Multigrid preconditioners, coupled with Krylov iterative solvers, are widely used in the parallel solution of large and sparse linear systems, because of their optimality in the solution of linear systems arising from the discretization of scalar elliptic Partial Differential Equations (PDEs) on regular grids. Optimality, also known as algorithmic scalability, is the property of having a computational cost per iteration that depends linearly on the problem size, and a convergence rate that is independent of the problem size.
Multigrid preconditioners are based on a recursive application of a two-grid process consisting of smoother iterations and a coarse-space (or coarse-level) correction. The smoothers may be either basic iterative methods, such as the Jacobi and Gauss-Seidel ones, or more complex subspace-correction methods, such as the Schwarz ones. The coarse-space correction consists of solving, in an appropriately chosen coarse space, the residual equation associated with the approximate solution computed by the smoother, and of using the solution of this equation to correct the previous approximation. The transfer of information between the original (fine) space and the coarse one is performed by using suitable restriction and prolongation operators.
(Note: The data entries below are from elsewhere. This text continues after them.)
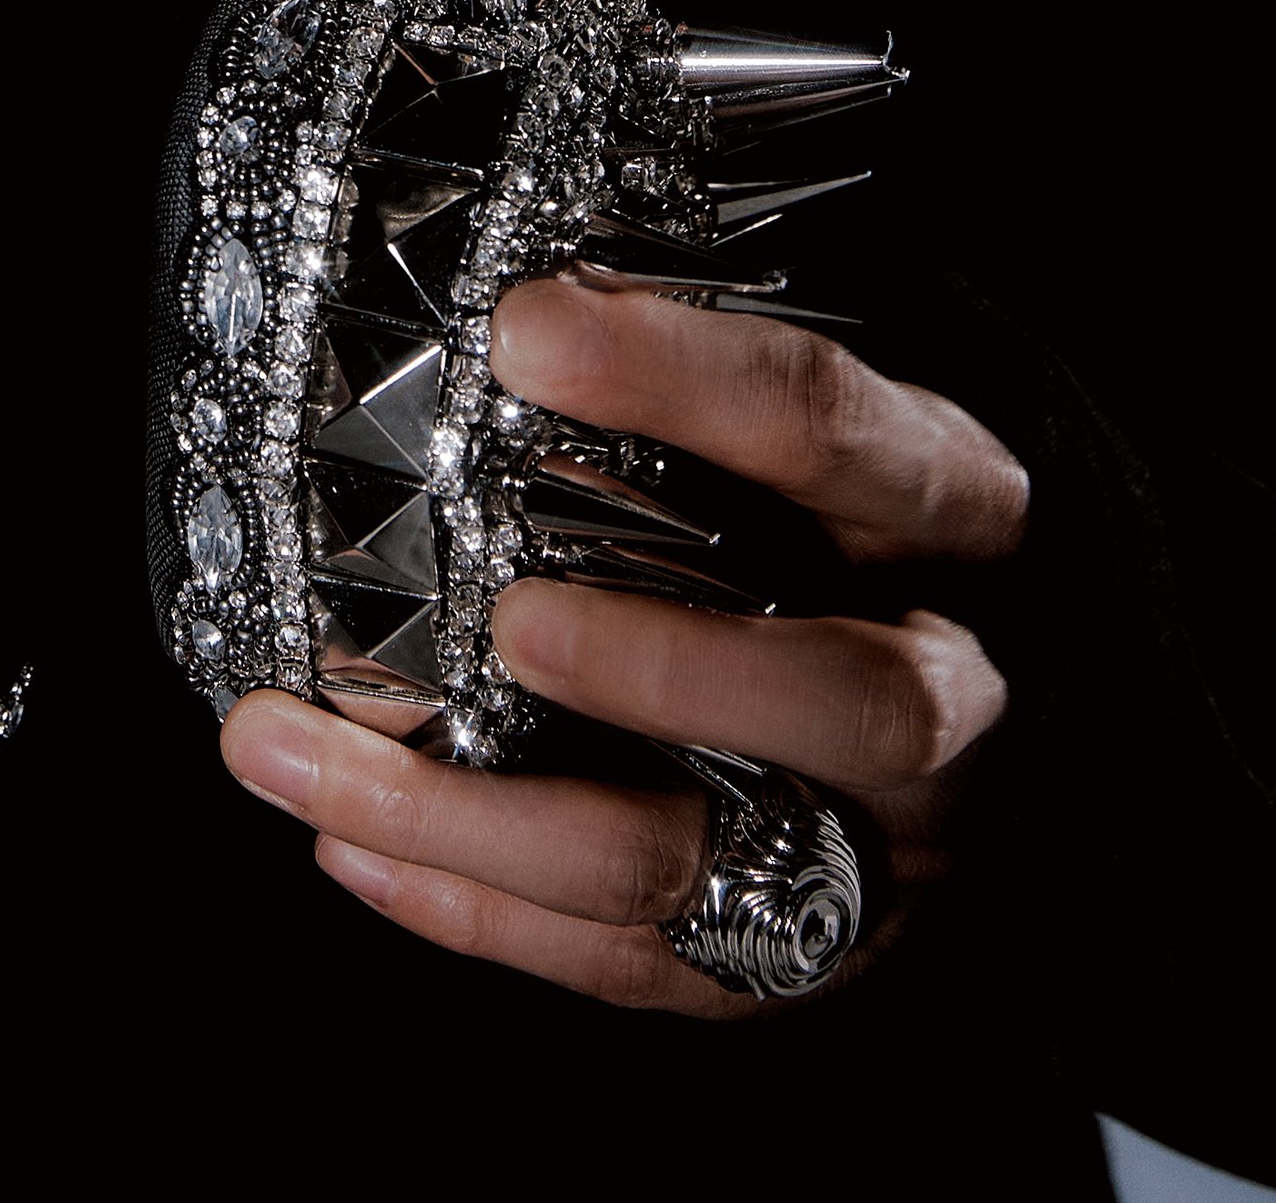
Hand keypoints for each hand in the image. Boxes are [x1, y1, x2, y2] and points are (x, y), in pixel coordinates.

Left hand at [221, 273, 1027, 1015]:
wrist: (959, 669)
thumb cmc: (845, 520)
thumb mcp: (813, 422)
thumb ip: (691, 386)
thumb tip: (501, 311)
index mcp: (945, 515)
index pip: (827, 429)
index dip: (682, 377)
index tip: (525, 329)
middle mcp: (942, 697)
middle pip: (844, 700)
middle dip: (664, 670)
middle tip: (511, 620)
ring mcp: (874, 851)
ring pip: (688, 866)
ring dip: (477, 819)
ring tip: (317, 758)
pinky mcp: (786, 956)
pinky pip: (626, 964)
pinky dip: (473, 909)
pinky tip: (345, 842)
The construction of the coarse space and the corresponding transfer operators is carried out by applying a so-called coarsening algorithm to the system matrix. Two main approaches can be used to perform coarsening: the geometric approach, which exploits the knowledge of some physical grid associated with the matrix and requires the user to define transfer operators from the fine to the coarse level and vice versa, and the algebraic approach, which builds the coarse-space correction and the associate transfer operators using only matrix information. The first approach may be difficult when the system comes from discretizations on complex geometries; furthermore, ad hoc one-level smoothers may be required to get an efficient interplay between fine and coarse levels, e.g., when matrices with highly varying coefficients are considered. The second approach performs a fully automatic coarsening and enforces the interplay between fine and coarse level by suitably choosing the coarse space and the coarse-to-fine interpolation (see, e.g., [3, 24, 22] for details.)
MLD2P4 uses a pure algebraic approach, based on the smoothed aggregation algorithm [2, 26], for building the sequence of coarse matrices and transfer operators, starting from the original one. A decoupled version of this algorithm is implemented, where the smoothed aggregation is applied locally to each submatrix [25]. A brief description of the AMG preconditioners implemented in MLD2P4 is given in Sections 4.1-4.3. For further details the reader is referred to [4, 5, 7, 8].
We note that optimal multigrid preconditioners do not necessarily correspond to minimum execution times in a parallel setting. Indeed, to obtain effective parallel multigrid preconditioners, a tradeoff between the optimality and the cost of building and applying the smoothers and the coarse-space corrections must be achieved. Effective parallel preconditioners require algorithmic scalability to be coupled with implementation scalability, i.e., a computational cost per iteration which remains (almost) constant as the number of parallel processors increases.